“Enquanto você não se amar, ninguém vai te amar” é um dos mantras mais opressores sobre o amor e um dos piores conselhos que tentamos seguir achando que estamos investindo em nós mesmos.
Tendo a achar que o culto ao amor-próprio é quase uma religião moderna. Talvez não haja Deus, já entendemos que o príncipe encantado não existe, mas o amor-próprio, esse sim, vai nos salvar. Será? Quanto mais frustrados estamos em nossas relações, mais recorremos às promessas dessa jornada. Deslocamos toda a angústia do descontrole das relações para um superinvestimento em algo que achamos que podemos dominar: nós mesmos.
Esse pensamento carrega um delírio de autossuficiência e um desejo de controle que, ao invés de nos ajudar a lidar com a falta e a impotência, nos lança em busca de uma completude projetada dentro de si: “O casamento acabou? Não vou me abater! Vou fazer pós, correr uma maratona, meditar… Vou ser minha melhor versão!”.
Mas essa melhor versão é para quem? Para você, que, assim como a maioria, segue inseguro e insuficiente? A hiperprodutividade chegou ao amor-próprio, e o que chamamos de autodesenvolvimento virou auto-opressão.
Compreender que o amor-próprio não é um caminho individual é essencial não só para se libertar do peso de ter que se amar sozinho como para rever que “ideal de eu” é esse que você está buscando para finalmente se amar? De que adianta sair de um namoro tóxico se você iniciar um relacionamento tóxico com você mesmo?
O amor-próprio não é um caminho individual simplesmente porque a própria noção de eu é entendida a partir do olhar do outro. Freud já dizia: “Uma unidade comparável ao ego não pode existir desde o começo; o ego tem de ser desenvolvido”.
Nos entendemos a partir de como fomos olhados, cuidados e julgados por nossos primeiros cuidadores. Agora é a hora de rever mentalmente tudo o que você ouviu de seus pais: “Você é teimosa, ninguém vai te aguentar”, “podia ser inteligente como o irmão, mas é avoada”, “você dá muita confiança para os outros”.
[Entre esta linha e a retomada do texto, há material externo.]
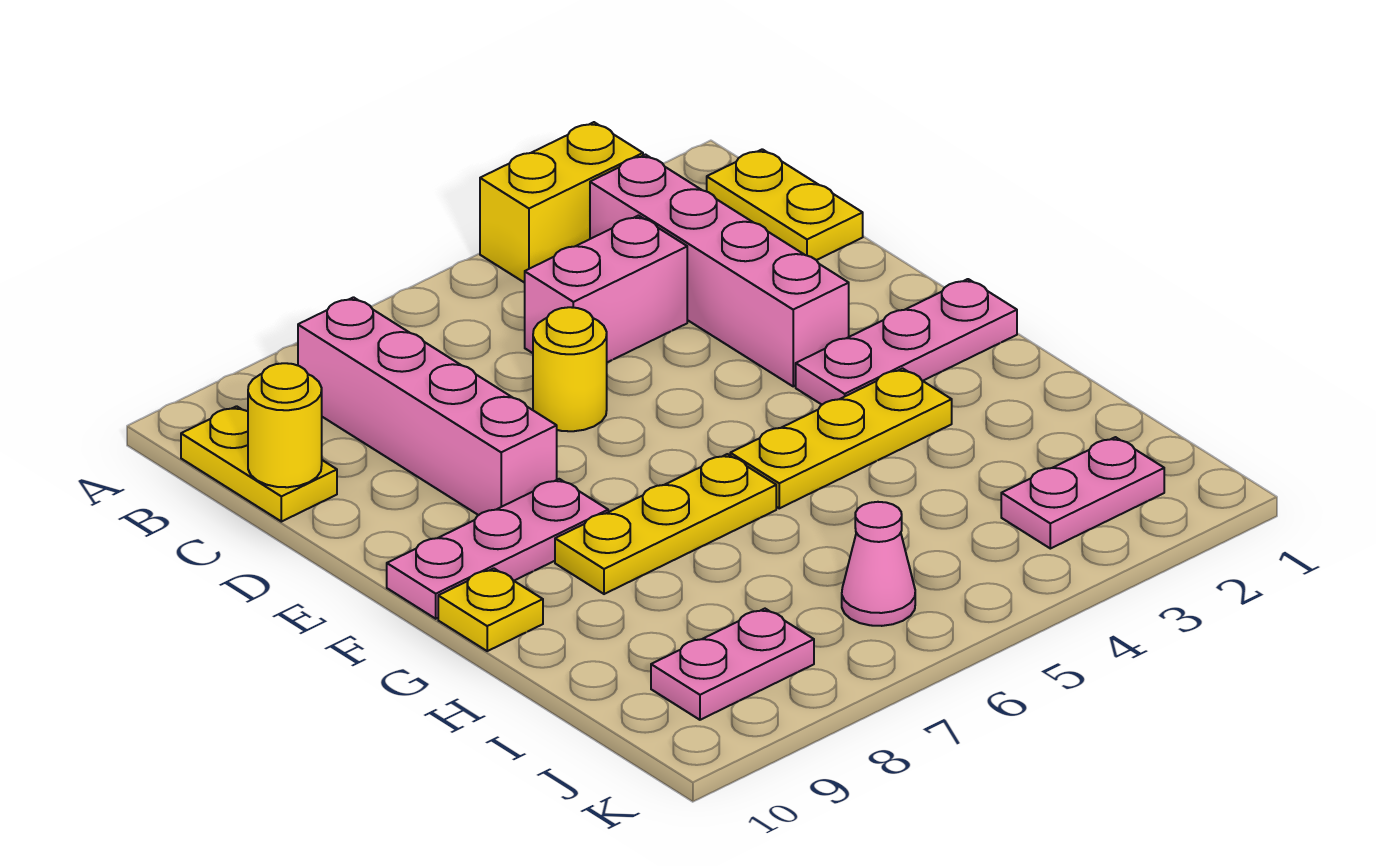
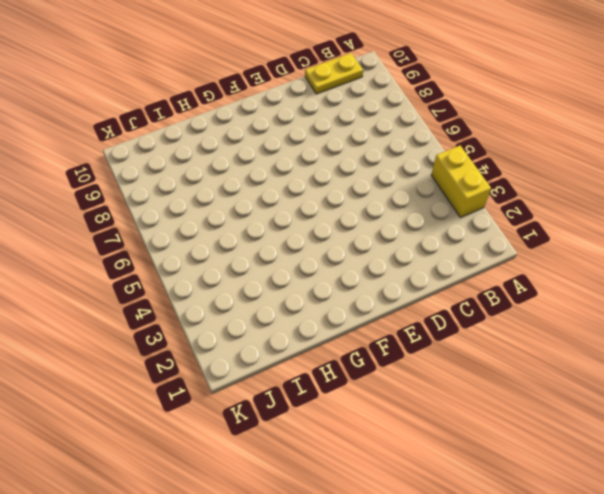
none -> yellow plate B1:C1 level 1
none -> pink brick B3:E3 level 1
none -> pink brick B8:E8 level 1

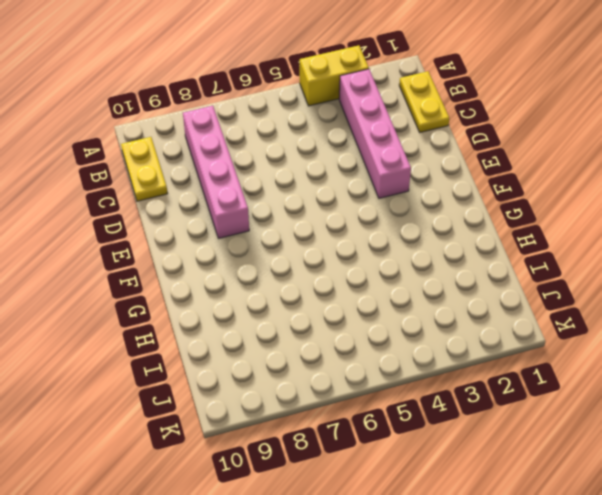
none -> pink brick C4:C5 level 1
none -> yellow round brick D6 level 1
none -> pink plate F1:F3 level 1

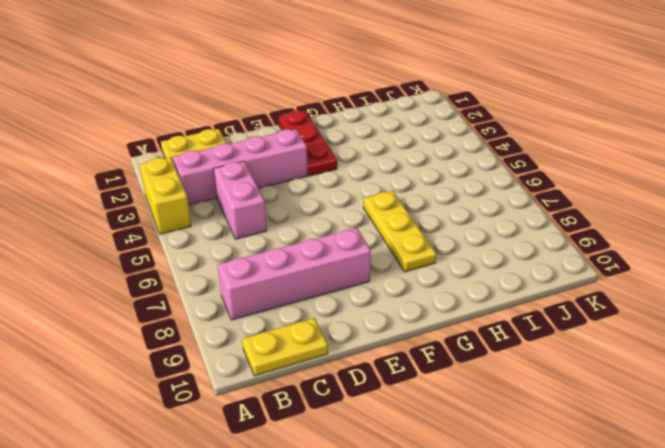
red plate F1:F3 level 1 -> pink plate F1:F3 level 1
none -> yellow round brick D6 level 1
none -> pink plate F8:F10 level 1
none -> yellow plate G3:G5 level 1

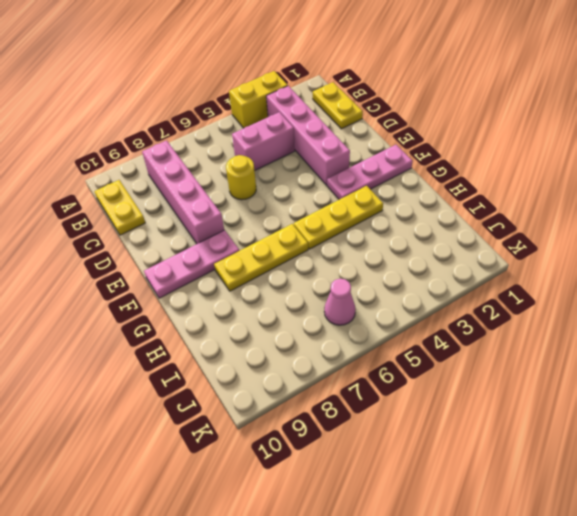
none -> yellow plate G10 level 1
none -> pink plate J2:J3 level 1
none -> pink plate J8:J9 level 1

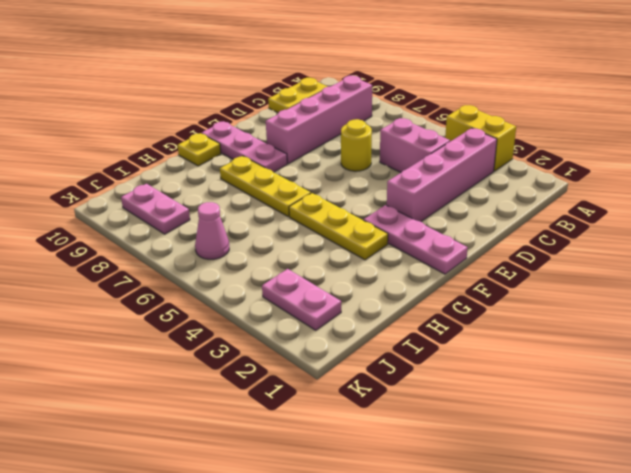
none -> yellow plate B1:C1 level 1
none -> yellow round brick C10 level 2

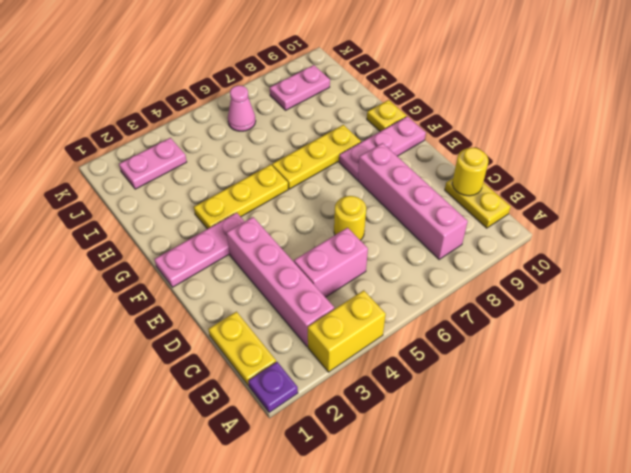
purple plate A1 level 1 -> none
Como Freud também dizia, “somos um sintoma de nossos pais”. Passamos a vida tentando ser amados com base no que entendemos que é uma pessoa digna de ser amada. Internalizamos a ideia de que, se não somos “bons o suficiente”, a culpa é nossa, e, numa cultura de “querer é poder”, acreditamos que, se corrigirmos tudo o que falta, seremos finalmente amados (por nós e pelos outros).
Ironicamente, achamos que somos adultos e independentes focando no amor-próprio, sem perceber que continuamos como crianças grandes querendo acertar. A tal “melhor versão” é só uma colcha de retalhos de demandas reais ou projetadas das vozes que nos formaram.
Claro que amar-se é maravilhoso, mas proponho um amor-próprio que troque o “se valorize” por “se valide”, mais conectado à autoaceitação e à capacidade de abraçar nosso caos, em vez de perseguir autodesenvolvimento. Na validação, substituímos a régua da escala de valor pelo acolhimento: esse é o nosso eu possível. E tudo bem. E tudo bem quando não estiver tudo bem também. Amar-se é acolher os dias de autopiedade, o medo que, às vezes, volta, o eco daquela crítica da sua mãe que, mesmo após 15 anos de terapia, ainda faz você duvidar de si.
Mesmo enquanto você não se amar, alguém vai te amar. Assim como nos construímos a partir do olhar dos outros, precisaremos de novos olhares para reencontrar o afeto hoje. Pedir colo, reforço positivo e atenção plena para uma conversa sobre uma crise existencial é um ato de amor-próprio que não se faz sozinho. Amor se faz imperfeitamente junto, e é bonito poder pedir e oferecer.